If you want a religious book, this is it. About halfway through, it's all religion. The jacket synopsis doesn't state this at all and is another of Krueger's bait and switch books. He freely admits that he heavily borrows from Homer and Twain and it shows. The ending is as if he grabbed ideas out of the blue. He really should take a sabbatical from writing for a while until he gets focus.

r
RVGood
Dec 25, 2020

I thought this book was a masterpiece. I liked it much better than Ordinary Grace, which I barely remember. I highly recommend This Tender Land.

b
BeckyR21
Nov 22, 2020

Great book! What a talent and gift is William Kent Kreuger. Interesting time period, great characters, well paced plot, satisfying ending. I don't know how it could have been better.

p
phyllis94941
Nov 15, 2020

This is one of those books that's an instant classic.
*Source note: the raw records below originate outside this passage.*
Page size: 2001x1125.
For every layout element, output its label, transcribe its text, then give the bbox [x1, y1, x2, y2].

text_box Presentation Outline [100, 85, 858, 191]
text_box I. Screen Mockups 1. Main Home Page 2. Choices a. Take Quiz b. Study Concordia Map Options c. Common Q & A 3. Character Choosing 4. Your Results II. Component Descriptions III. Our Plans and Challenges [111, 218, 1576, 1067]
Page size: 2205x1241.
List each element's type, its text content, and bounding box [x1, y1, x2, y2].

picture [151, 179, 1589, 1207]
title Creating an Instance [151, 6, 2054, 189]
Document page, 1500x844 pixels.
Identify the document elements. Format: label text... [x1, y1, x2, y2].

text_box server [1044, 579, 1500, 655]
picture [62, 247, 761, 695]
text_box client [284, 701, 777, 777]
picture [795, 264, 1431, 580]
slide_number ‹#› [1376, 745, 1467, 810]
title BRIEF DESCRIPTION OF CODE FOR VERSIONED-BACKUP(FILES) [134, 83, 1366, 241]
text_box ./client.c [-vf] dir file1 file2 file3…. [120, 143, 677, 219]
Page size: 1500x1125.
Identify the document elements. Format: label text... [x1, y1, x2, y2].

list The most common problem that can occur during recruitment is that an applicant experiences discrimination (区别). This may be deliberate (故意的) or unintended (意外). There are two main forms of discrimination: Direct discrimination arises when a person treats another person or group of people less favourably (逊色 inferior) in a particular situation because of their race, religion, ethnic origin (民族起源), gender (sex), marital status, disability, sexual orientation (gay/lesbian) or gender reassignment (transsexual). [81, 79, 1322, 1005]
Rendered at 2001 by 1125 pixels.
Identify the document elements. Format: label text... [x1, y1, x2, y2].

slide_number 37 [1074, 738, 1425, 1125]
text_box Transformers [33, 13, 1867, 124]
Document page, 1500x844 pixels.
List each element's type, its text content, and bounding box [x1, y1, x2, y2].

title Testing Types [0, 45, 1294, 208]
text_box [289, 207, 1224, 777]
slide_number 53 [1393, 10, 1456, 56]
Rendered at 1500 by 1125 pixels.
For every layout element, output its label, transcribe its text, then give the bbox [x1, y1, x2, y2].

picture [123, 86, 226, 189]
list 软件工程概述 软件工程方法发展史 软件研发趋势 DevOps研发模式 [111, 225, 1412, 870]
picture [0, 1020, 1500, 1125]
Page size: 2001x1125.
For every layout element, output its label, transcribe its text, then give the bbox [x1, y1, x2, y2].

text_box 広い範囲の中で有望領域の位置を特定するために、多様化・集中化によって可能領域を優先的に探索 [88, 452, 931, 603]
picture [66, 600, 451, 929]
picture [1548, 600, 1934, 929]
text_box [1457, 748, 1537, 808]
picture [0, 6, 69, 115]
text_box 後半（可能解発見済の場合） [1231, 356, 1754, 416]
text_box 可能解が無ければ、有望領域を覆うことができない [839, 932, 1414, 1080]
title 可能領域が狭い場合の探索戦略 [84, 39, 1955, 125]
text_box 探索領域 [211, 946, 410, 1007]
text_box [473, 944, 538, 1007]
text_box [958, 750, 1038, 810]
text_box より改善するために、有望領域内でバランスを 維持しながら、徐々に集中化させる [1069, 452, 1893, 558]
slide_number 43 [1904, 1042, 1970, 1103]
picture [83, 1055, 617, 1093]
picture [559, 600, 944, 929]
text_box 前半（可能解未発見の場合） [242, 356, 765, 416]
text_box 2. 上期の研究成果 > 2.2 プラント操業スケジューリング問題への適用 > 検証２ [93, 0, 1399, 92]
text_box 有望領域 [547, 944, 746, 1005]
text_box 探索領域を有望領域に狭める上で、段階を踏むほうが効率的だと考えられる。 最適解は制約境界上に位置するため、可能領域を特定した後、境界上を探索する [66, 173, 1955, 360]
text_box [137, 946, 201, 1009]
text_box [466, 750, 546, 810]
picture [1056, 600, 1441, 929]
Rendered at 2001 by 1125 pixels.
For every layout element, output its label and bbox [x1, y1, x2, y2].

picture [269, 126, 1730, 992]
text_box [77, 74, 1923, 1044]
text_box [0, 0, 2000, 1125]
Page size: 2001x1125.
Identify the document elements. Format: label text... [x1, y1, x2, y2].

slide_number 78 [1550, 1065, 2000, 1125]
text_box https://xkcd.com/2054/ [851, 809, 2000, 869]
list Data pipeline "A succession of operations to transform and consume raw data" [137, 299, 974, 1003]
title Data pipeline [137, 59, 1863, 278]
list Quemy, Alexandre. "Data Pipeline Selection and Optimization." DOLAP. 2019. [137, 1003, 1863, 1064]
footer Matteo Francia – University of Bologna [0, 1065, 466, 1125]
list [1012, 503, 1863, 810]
Beautifully written, with memorable characters and an amazing plot that kept me engaged throughout - with a surprise twist towards the end. I loved the author's homage to The Grapes of Wrath, Huckleberry Finn, The Wizard of Oz and The Odyssey. Rather than describing the plot, which you can read from many of the other reviews or the publisher's description, I simply and strongly urge you read this wonderful book.

t
Trixie_reads
Nov 05, 2020

This was a touch too long, and a bit too sweetly sentimental, but I mostly enjoyed it. The Native American character of Forrest made me feel squirmy though. He was kind of a stereotype, and spouted some mystical nonsense about the Sioux that made me cringe.